Соловьев С. М. Сочинения. Книга II. История России с древнейших времен. Тома 3-4. М., 1988. С. 274-275.
«Весть о сильном вооружении московского князя, должно быть, достигла Мамая, и он попытался было сначала кончить дело миром; послы его явились в Коломну с требованием дани, какую великие князья платили при Узбеке и Чанибеке; но Димитрий отвергнул это требование, соглашаясь платить только такую дань, какая была определена между ним и Мамаем в последнее свидание их в Орде».
Соловьев С. М. Сочинения. Книга II. История России с древнейших времен. Тома 3-4. М., 1988. С. 276.
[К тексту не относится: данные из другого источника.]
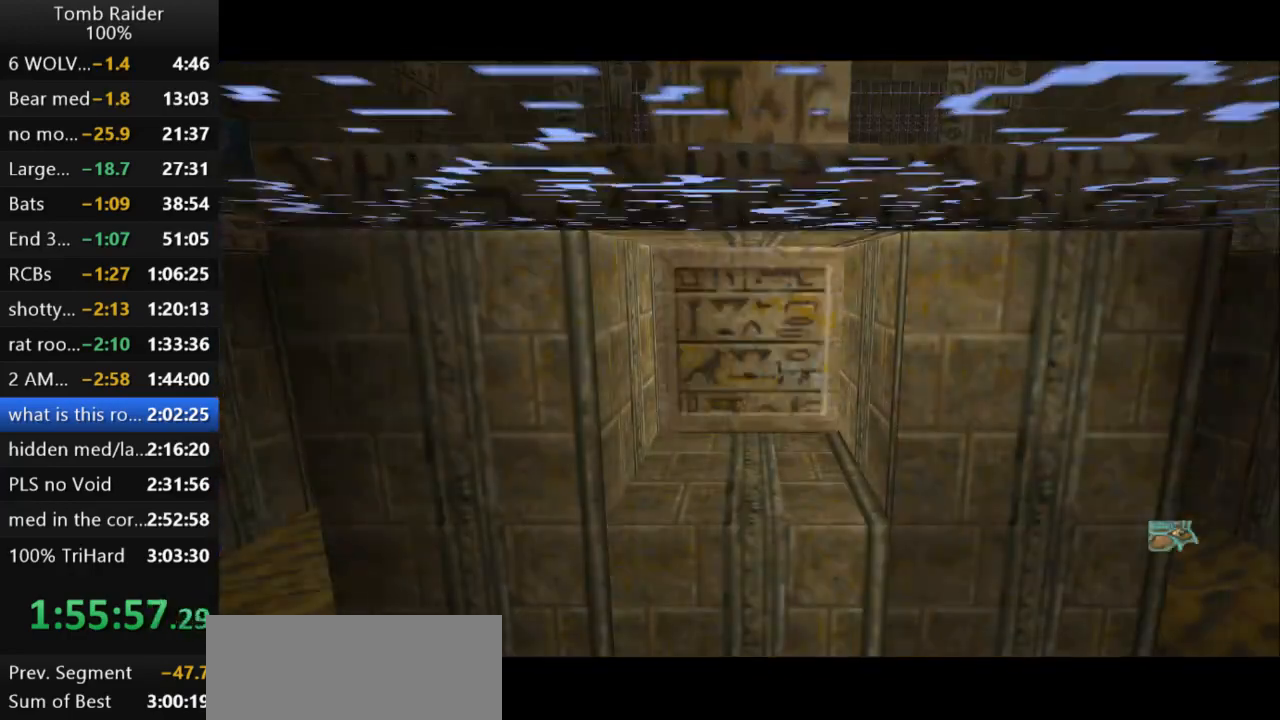
{"keys": ["right"], "events": [[33, "guns", "up"], [100, "guns", "down"], [200, "guns", "up"], [300, "guns", "down"], [400, "guns", "up"]]}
Куликовская битва и ее значение.
«Мамай отличался многими достоинствами настоящего средневекового правителя: был жесток, хитер, умен, изворотлив. Лишь один объективный «минус» не позволял ему стать ханом Золотой Орды: он — не чингизид, в нем не текла «царская» кровь. Мамай — монгольский вариант некоронованного Бориса Годунова.
Мамай… — беклярибек, т. е. вассал хана и высший государственный чиновник.
Первое нападение на Русь он совершил в 1373 г., а через год в летописях появилось такое сообщение: «А князю великому Дмитрию Московьскому бышеть розмирие с Тотары и с Мамаем». Имеют под собой почву научные предположения, что причиной «розмирия» могли послужить какие-то требования Мамая, которые Дмитрий Иванович не хотел выполнять… <…> В этой связи рискну высказать еще одно предположение. В «розмирии» русских князей (кроме всего прочего) могла не устраивать и такая деталь: Мамай — не «царь», а вассал хана, т. е. равный Дмитрию Ивановичу, осознавшему уже себя общерусским правителем. Подчинение великого князя могущественному беклярибеку могло осуществиться лишь насильственно, иначе русская сторона теряла собственый авторитет и достоинство».
Юрганов А.Л. У истоков деспотизма. В сб.: История Отечества: люди, идеи, решения. Очерки истории России IX – начала XX в. М., 1991. С. 68-69.
«В планы Мамая входило не только разгромить Северо-восток, но и возобновить тяжелейшую дань, которую русские земли платили при хане Джанибеке. И это понятно: не заметить поражения было нельзя — это означало бы смирение перед потерей Руси. Переговоры, начавшиеся до битвы, не привели к желаемому результату ни одну из сторон: московский князь соглашался лишь с данью на основе подушного обложения с учетом платежеспособности населения, что не могло устроить послов Мамая. Отказавшись выполнить требования Орды, Дмитрий Иванович, однако, направил к Мамаю своего боярина З. Тютчева для передачи «злата и сребра многа». Но надежды на мирное решение конфликта не оправдались. Дань потребовали большую, да к тому же русская разведка донесла о сговоре Мамая с Ягайло, так что битва была предрешена.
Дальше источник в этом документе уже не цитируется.